Anthropology
People At The Rim . . .
People At The Rim: A Study Of Border Constructions, Ethnicity And Nationalism In A Thai Border Village
By using key informant interviews and participant observation as main data-collecting techniques, my proposed research has been conducted intensively in Thailand on displaced Shan people (who prefer calling themselves ‘Tai’), whose ancestors had illegally migrated from different regions in Shan States of the Union of Myanmar. A field research site is a multi-ethnic village, once occupied by a notorious drug warlord, close to the Thailand-Myanmar border in Chiang Rai, the northernmost province of the country.
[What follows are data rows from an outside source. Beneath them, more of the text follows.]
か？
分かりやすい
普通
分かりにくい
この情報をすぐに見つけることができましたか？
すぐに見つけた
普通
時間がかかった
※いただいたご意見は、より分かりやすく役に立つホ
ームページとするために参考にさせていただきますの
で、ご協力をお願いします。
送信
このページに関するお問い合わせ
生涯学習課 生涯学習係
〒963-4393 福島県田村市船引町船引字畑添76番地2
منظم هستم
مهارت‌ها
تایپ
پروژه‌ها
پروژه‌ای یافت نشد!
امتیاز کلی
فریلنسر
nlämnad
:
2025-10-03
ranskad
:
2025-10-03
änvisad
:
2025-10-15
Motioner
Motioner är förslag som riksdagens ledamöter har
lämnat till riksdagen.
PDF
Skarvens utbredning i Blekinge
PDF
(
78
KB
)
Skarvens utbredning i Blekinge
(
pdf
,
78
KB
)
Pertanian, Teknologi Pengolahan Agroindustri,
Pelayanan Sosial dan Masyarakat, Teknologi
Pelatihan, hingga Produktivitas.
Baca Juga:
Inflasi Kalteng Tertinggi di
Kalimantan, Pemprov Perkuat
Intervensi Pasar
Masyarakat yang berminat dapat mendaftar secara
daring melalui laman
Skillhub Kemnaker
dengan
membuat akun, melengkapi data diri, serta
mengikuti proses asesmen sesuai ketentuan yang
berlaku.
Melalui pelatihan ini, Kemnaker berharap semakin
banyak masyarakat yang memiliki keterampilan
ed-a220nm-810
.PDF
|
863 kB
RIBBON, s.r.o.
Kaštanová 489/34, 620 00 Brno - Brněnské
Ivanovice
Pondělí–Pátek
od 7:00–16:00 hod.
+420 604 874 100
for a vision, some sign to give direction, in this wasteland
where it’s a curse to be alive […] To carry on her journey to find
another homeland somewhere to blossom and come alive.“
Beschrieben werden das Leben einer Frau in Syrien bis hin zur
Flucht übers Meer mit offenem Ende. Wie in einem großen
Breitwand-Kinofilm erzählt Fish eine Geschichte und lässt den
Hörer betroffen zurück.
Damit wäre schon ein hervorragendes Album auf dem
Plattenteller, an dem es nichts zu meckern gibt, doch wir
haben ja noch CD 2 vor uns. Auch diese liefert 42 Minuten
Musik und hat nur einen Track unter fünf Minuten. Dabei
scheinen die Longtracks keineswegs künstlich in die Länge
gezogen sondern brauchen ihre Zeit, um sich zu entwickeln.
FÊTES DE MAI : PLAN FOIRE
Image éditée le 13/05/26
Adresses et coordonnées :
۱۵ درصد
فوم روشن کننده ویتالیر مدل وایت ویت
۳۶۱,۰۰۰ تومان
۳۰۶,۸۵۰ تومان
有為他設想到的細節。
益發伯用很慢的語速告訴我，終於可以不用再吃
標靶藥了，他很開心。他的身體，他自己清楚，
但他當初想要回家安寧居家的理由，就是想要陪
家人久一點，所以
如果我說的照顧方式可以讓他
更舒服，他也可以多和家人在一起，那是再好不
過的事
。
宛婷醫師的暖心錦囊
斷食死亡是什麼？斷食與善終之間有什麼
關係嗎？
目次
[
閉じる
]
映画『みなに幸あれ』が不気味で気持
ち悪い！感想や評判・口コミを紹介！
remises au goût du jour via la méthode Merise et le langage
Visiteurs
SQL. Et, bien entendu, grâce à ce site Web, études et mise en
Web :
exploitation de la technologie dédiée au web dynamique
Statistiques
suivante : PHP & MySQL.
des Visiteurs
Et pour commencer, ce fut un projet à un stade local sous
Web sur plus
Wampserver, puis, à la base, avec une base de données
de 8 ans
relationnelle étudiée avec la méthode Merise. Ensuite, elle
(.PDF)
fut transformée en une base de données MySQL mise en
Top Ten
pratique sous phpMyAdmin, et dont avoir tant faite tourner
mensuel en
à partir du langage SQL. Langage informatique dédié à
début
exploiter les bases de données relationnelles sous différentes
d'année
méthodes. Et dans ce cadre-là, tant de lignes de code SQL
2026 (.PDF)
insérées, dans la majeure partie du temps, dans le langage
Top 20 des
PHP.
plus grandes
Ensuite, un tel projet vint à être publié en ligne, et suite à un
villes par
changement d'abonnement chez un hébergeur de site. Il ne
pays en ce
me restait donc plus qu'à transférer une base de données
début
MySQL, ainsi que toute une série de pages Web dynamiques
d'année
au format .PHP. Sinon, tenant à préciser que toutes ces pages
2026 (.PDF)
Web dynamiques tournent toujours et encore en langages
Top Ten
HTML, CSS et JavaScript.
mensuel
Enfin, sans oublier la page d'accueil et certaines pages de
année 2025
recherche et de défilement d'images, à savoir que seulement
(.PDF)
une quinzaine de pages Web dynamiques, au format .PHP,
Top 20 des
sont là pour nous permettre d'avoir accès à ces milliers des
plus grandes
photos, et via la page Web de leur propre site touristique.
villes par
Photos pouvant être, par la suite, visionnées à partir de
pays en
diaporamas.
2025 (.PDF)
Despite the fact that they have settled in the area for nearly 3 decades, most Tais, who are apparently inferior to Chinese and hill-tribes people in terms of political and socioeconomic status, have not been granted Thai citizenship yet. The government, however, attempts to solve the problem by considering giving citizenship on a case-by-case basis to their descendants born in the country, and by allowing these children to have compulsory education. For the Tais crossing the border to the Thai Kingdom before March 9, 1976, they will be registered as ‘displaced people having Burmese citizenship’, and have rights to apply for Thai citizenship. Because of an inefficient registration system as well as unskillful local officials, the citizenship-granting process is considerably delayed. As a result, the lack of citizenship is the most serious problem to the Tais in the research site, and it is still a controversial issue in Thailand.
Existing in a zone bounded by their Burmese-claimed homeland where they left behind on one hand, and by Thai-influenced sociopolitical context where they have been marginalised in many ways on the other, leads to a question of their ethnic identity assertion and construction in interacting with fellow Tais on the both sides of the border, more powerful ethnic groups, including the Thai state in particular.
Hopefully, this research would help to improve relations and mutual understanding between ethnic people in borderlands and state authorities, and on a broader level to address questions of cultural diversity and nationalism in Thailand. Moreover, this research would contribute to the development of anthropology of borders, both in an international context and, especially, in Thailand where the anthropology of borders is still in its early phase.